▶ What is required
All of the records below are to be printed exactly; the pictures are to be left out.

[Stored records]

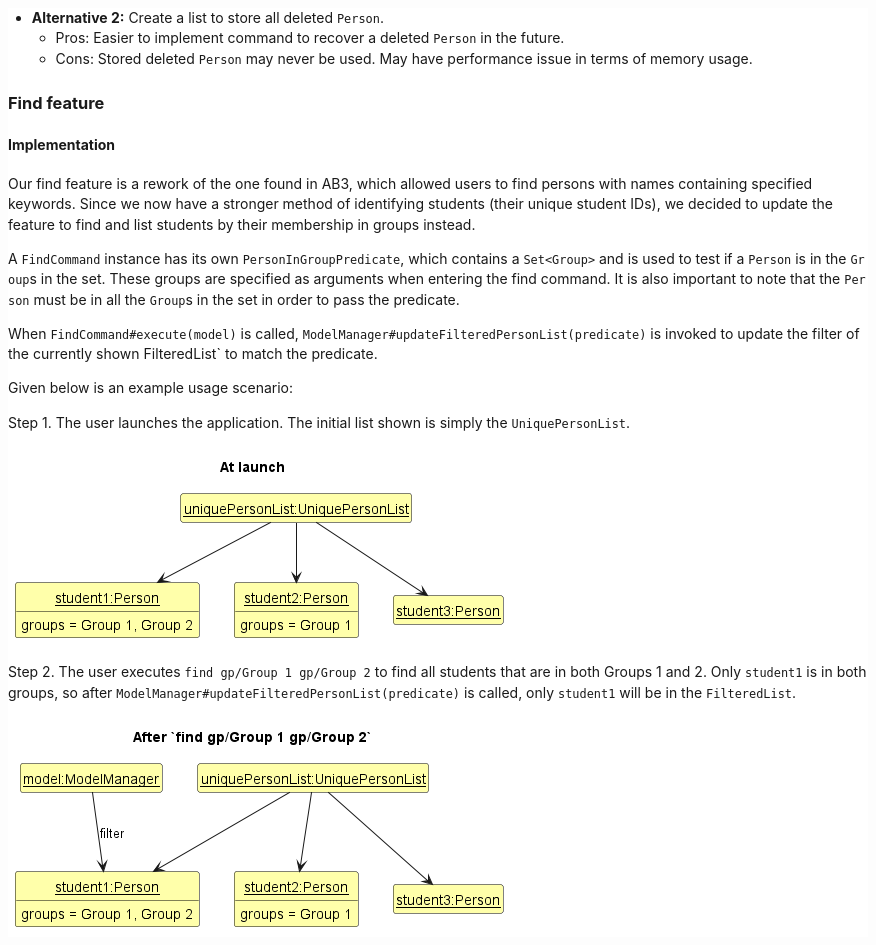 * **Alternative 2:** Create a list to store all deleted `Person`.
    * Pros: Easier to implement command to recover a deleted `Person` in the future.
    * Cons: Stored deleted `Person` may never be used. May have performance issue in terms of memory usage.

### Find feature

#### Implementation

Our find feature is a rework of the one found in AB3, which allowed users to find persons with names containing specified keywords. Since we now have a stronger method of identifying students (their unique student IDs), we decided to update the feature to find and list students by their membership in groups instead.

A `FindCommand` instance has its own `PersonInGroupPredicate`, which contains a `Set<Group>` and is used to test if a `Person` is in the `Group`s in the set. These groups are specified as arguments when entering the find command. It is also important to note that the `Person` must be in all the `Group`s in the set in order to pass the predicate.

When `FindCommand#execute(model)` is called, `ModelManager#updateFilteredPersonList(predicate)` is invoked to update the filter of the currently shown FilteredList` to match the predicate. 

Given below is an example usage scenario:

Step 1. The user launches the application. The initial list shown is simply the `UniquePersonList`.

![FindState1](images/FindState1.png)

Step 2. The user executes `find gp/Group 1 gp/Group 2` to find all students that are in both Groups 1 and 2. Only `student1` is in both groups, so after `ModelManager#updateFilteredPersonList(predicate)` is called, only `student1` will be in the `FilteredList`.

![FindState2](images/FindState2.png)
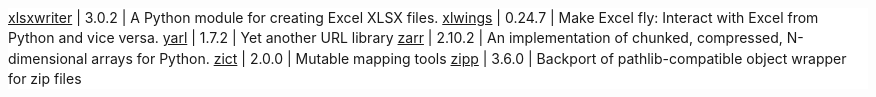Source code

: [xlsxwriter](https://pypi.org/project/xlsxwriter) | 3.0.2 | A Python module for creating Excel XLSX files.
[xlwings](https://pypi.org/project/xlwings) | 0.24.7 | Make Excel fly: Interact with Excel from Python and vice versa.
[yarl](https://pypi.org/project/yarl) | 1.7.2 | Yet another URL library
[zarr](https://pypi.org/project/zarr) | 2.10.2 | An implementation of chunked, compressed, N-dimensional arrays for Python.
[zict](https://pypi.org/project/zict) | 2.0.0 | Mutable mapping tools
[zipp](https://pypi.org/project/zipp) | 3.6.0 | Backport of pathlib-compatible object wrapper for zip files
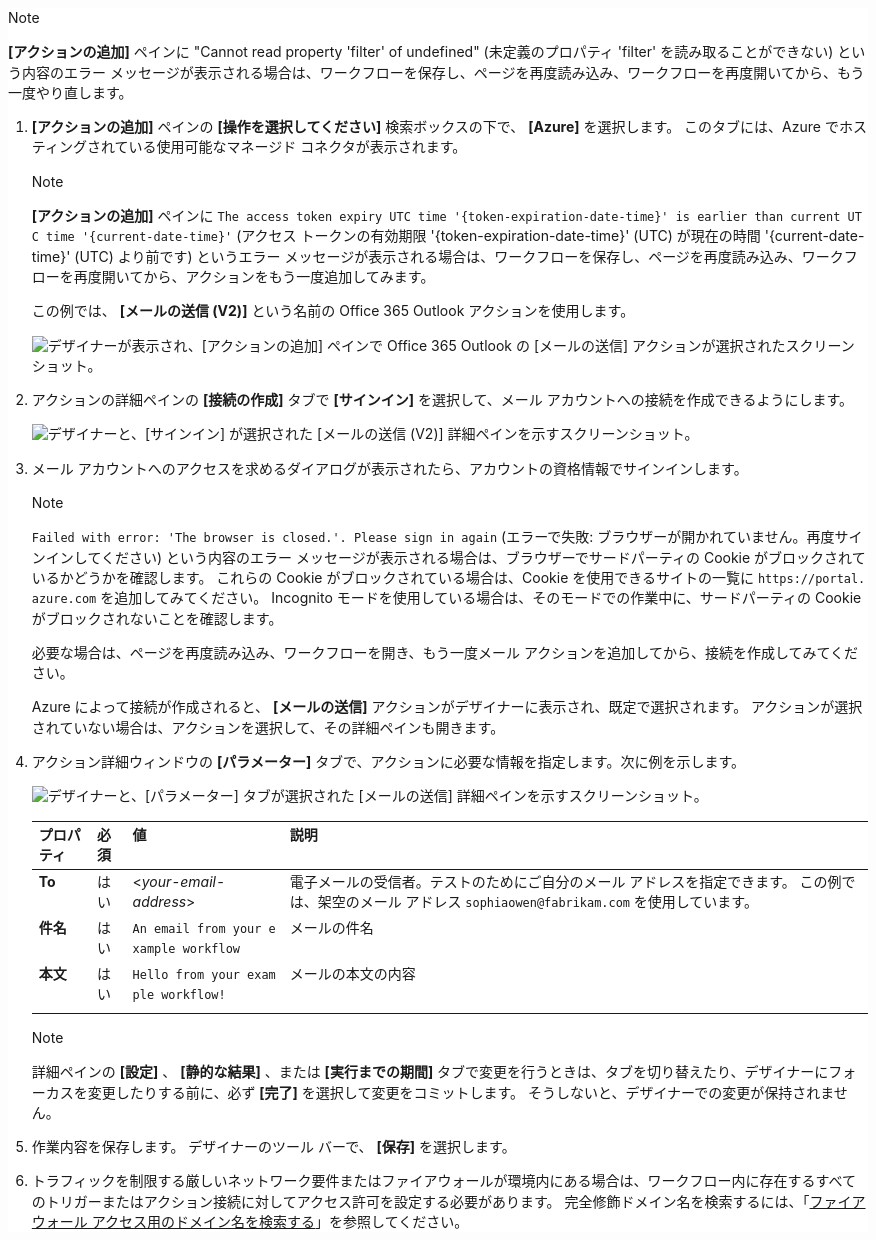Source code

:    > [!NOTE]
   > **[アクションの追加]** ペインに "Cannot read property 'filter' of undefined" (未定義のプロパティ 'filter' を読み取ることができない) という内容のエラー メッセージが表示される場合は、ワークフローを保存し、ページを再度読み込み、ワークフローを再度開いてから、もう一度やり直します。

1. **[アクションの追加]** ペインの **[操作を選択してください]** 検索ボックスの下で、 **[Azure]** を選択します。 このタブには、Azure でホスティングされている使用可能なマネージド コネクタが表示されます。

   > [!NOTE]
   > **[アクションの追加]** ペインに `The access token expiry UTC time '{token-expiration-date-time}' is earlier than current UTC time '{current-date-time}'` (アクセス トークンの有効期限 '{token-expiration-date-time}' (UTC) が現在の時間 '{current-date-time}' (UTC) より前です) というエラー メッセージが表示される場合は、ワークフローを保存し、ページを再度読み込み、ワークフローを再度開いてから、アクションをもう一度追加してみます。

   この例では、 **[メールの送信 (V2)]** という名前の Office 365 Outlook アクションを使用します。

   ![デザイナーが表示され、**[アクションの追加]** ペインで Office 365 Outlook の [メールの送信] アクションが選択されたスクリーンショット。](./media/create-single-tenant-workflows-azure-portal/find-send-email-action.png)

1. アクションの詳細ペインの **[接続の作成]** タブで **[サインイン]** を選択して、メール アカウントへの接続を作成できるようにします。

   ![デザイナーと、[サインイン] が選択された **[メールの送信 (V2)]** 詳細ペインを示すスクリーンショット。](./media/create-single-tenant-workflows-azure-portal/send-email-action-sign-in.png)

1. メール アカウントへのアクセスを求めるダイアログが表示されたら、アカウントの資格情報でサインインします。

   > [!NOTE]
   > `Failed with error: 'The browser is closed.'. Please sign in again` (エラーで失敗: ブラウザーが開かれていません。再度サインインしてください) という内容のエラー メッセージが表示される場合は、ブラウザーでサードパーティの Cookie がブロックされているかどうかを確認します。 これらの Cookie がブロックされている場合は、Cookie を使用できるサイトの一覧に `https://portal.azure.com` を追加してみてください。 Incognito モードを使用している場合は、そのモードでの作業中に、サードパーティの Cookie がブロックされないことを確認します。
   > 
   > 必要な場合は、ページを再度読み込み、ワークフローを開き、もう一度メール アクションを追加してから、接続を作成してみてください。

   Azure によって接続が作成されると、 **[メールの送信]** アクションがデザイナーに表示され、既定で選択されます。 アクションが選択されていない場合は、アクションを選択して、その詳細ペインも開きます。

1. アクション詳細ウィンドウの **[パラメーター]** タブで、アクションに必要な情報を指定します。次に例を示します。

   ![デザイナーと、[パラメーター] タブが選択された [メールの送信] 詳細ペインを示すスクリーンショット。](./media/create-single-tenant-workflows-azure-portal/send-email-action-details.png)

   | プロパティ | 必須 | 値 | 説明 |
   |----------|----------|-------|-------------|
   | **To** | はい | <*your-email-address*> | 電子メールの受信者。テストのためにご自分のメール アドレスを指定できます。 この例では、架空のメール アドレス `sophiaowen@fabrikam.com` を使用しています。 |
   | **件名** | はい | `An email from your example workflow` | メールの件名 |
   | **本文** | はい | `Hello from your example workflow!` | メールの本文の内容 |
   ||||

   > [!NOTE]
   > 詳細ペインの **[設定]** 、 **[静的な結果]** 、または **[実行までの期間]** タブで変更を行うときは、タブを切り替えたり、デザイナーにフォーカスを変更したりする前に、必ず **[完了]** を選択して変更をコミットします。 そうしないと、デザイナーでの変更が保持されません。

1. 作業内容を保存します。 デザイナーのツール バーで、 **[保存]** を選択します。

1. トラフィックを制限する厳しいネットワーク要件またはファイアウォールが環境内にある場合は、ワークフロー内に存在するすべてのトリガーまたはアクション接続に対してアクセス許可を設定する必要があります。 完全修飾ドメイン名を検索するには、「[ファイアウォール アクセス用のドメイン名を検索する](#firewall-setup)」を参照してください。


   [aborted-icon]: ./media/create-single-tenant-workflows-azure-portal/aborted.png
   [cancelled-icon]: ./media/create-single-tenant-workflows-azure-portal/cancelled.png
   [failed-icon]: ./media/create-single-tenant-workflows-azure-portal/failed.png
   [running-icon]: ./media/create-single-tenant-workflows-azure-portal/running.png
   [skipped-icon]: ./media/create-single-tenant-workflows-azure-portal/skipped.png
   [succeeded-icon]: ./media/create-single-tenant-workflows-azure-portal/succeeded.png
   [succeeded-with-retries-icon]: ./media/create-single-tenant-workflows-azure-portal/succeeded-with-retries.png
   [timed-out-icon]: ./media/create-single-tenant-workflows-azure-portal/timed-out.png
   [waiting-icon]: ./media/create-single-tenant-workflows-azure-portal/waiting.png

▶ Written answer
 * **Alternative 2:** Create a list to store all deleted `Person`.
    * Pros: Easier to implement command to recover a deleted `Person` in the future.
    * Cons: Stored deleted `Person` may never be used. May have performance issue in terms of memory usage.

### Find feature

#### Implementation

Our find feature is a rework of the one found in AB3, which allowed users to find persons with names containing specified keywords. Since we now have a stronger method of identifying students (their unique student IDs), we decided to update the feature to find and list students by their membership in groups instead.

A `FindCommand` instance has its own `PersonInGroupPredicate`, which contains a `Set<Group>` and is used to test if a `Person` is in the `Group`s in the set. These groups are specified as arguments when entering the find command. It is also important to note that the `Person` must be in all the `Group`s in the set in order to pass the predicate.

When `FindCommand#execute(model)` is called, `ModelManager#updateFilteredPersonList(predicate)` is invoked to update the filter of the currently shown FilteredList` to match the predicate. 

Given below is an example usage scenario:

Step 1. The user launches the application. The initial list shown is simply the `UniquePersonList`.

![FindState1](images/FindState1.png)

Step 2. The user executes `find gp/Group 1 gp/Group 2` to find all students that are in both Groups 1 and 2. Only `student1` is in both groups, so after `ModelManager#updateFilteredPersonList(predicate)` is called, only `student1` will be in the `FilteredList`.

![FindState2](images/FindState2.png)
Source code

: [xlsxwriter](https://pypi.org/project/xlsxwriter) | 3.0.2 | A Python module for creating Excel XLSX files.
[xlwings](https://pypi.org/project/xlwings) | 0.24.7 | Make Excel fly: Interact with Excel from Python and vice versa.
[yarl](https://pypi.org/project/yarl) | 1.7.2 | Yet another URL library
[zarr](https://pypi.org/project/zarr) | 2.10.2 | An implementation of chunked, compressed, N-dimensional arrays for Python.
[zict](https://pypi.org/project/zict) | 2.0.0 | Mutable mapping tools
[zipp](https://pypi.org/project/zipp) | 3.6.0 | Backport of pathlib-compatible object wrapper for zip files
Source code

:    > [!NOTE]
   > **[アクションの追加]** ペインに "Cannot read property 'filter' of undefined" (未定義のプロパティ 'filter' を読み取ることができない) という内容のエラー メッセージが表示される場合は、ワークフローを保存し、ページを再度読み込み、ワークフローを再度開いてから、もう一度やり直します。

1. **[アクションの追加]** ペインの **[操作を選択してください]** 検索ボックスの下で、 **[Azure]** を選択します。 このタブには、Azure でホスティングされている使用可能なマネージド コネクタが表示されます。

   > [!NOTE]
   > **[アクションの追加]** ペインに `The access token expiry UTC time '{token-expiration-date-time}' is earlier than current UTC time '{current-date-time}'` (アクセス トークンの有効期限 '{token-expiration-date-time}' (UTC) が現在の時間 '{current-date-time}' (UTC) より前です) というエラー メッセージが表示される場合は、ワークフローを保存し、ページを再度読み込み、ワークフローを再度開いてから、アクションをもう一度追加してみます。

   この例では、 **[メールの送信 (V2)]** という名前の Office 365 Outlook アクションを使用します。

   ![デザイナーが表示され、**[アクションの追加]** ペインで Office 365 Outlook の [メールの送信] アクションが選択されたスクリーンショット。](./media/create-single-tenant-workflows-azure-portal/find-send-email-action.png)

1. アクションの詳細ペインの **[接続の作成]** タブで **[サインイン]** を選択して、メール アカウントへの接続を作成できるようにします。

   ![デザイナーと、[サインイン] が選択された **[メールの送信 (V2)]** 詳細ペインを示すスクリーンショット。](./media/create-single-tenant-workflows-azure-portal/send-email-action-sign-in.png)

1. メール アカウントへのアクセスを求めるダイアログが表示されたら、アカウントの資格情報でサインインします。

   > [!NOTE]
   > `Failed with error: 'The browser is closed.'. Please sign in again` (エラーで失敗: ブラウザーが開かれていません。再度サインインしてください) という内容のエラー メッセージが表示される場合は、ブラウザーでサードパーティの Cookie がブロックされているかどうかを確認します。 これらの Cookie がブロックされている場合は、Cookie を使用できるサイトの一覧に `https://portal.azure.com` を追加してみてください。 Incognito モードを使用している場合は、そのモードでの作業中に、サードパーティの Cookie がブロックされないことを確認します。
   > 
   > 必要な場合は、ページを再度読み込み、ワークフローを開き、もう一度メール アクションを追加してから、接続を作成してみてください。

   Azure によって接続が作成されると、 **[メールの送信]** アクションがデザイナーに表示され、既定で選択されます。 アクションが選択されていない場合は、アクションを選択して、その詳細ペインも開きます。

1. アクション詳細ウィンドウの **[パラメーター]** タブで、アクションに必要な情報を指定します。次に例を示します。

   ![デザイナーと、[パラメーター] タブが選択された [メールの送信] 詳細ペインを示すスクリーンショット。](./media/create-single-tenant-workflows-azure-portal/send-email-action-details.png)

   | プロパティ | 必須 | 値 | 説明 |
   |----------|----------|-------|-------------|
   | **To** | はい | <*your-email-address*> | 電子メールの受信者。テストのためにご自分のメール アドレスを指定できます。 この例では、架空のメール アドレス `sophiaowen@fabrikam.com` を使用しています。 |
   | **件名** | はい | `An email from your example workflow` | メールの件名 |
   | **本文** | はい | `Hello from your example workflow!` | メールの本文の内容 |
   ||||

   > [!NOTE]
   > 詳細ペインの **[設定]** 、 **[静的な結果]** 、または **[実行までの期間]** タブで変更を行うときは、タブを切り替えたり、デザイナーにフォーカスを変更したりする前に、必ず **[完了]** を選択して変更をコミットします。 そうしないと、デザイナーでの変更が保持されません。

1. 作業内容を保存します。 デザイナーのツール バーで、 **[保存]** を選択します。

1. トラフィックを制限する厳しいネットワーク要件またはファイアウォールが環境内にある場合は、ワークフロー内に存在するすべてのトリガーまたはアクション接続に対してアクセス許可を設定する必要があります。 完全修飾ドメイン名を検索するには、「[ファイアウォール アクセス用のドメイン名を検索する](#firewall-setup)」を参照してください。


   [aborted-icon]: ./media/create-single-tenant-workflows-azure-portal/aborted.png
   [cancelled-icon]: ./media/create-single-tenant-workflows-azure-portal/cancelled.png
   [failed-icon]: ./media/create-single-tenant-workflows-azure-portal/failed.png
   [running-icon]: ./media/create-single-tenant-workflows-azure-portal/running.png
   [skipped-icon]: ./media/create-single-tenant-workflows-azure-portal/skipped.png
   [succeeded-icon]: ./media/create-single-tenant-workflows-azure-portal/succeeded.png
   [succeeded-with-retries-icon]: ./media/create-single-tenant-workflows-azure-portal/succeeded-with-retries.png
   [timed-out-icon]: ./media/create-single-tenant-workflows-azure-portal/timed-out.png
   [waiting-icon]: ./media/create-single-tenant-workflows-azure-portal/waiting.png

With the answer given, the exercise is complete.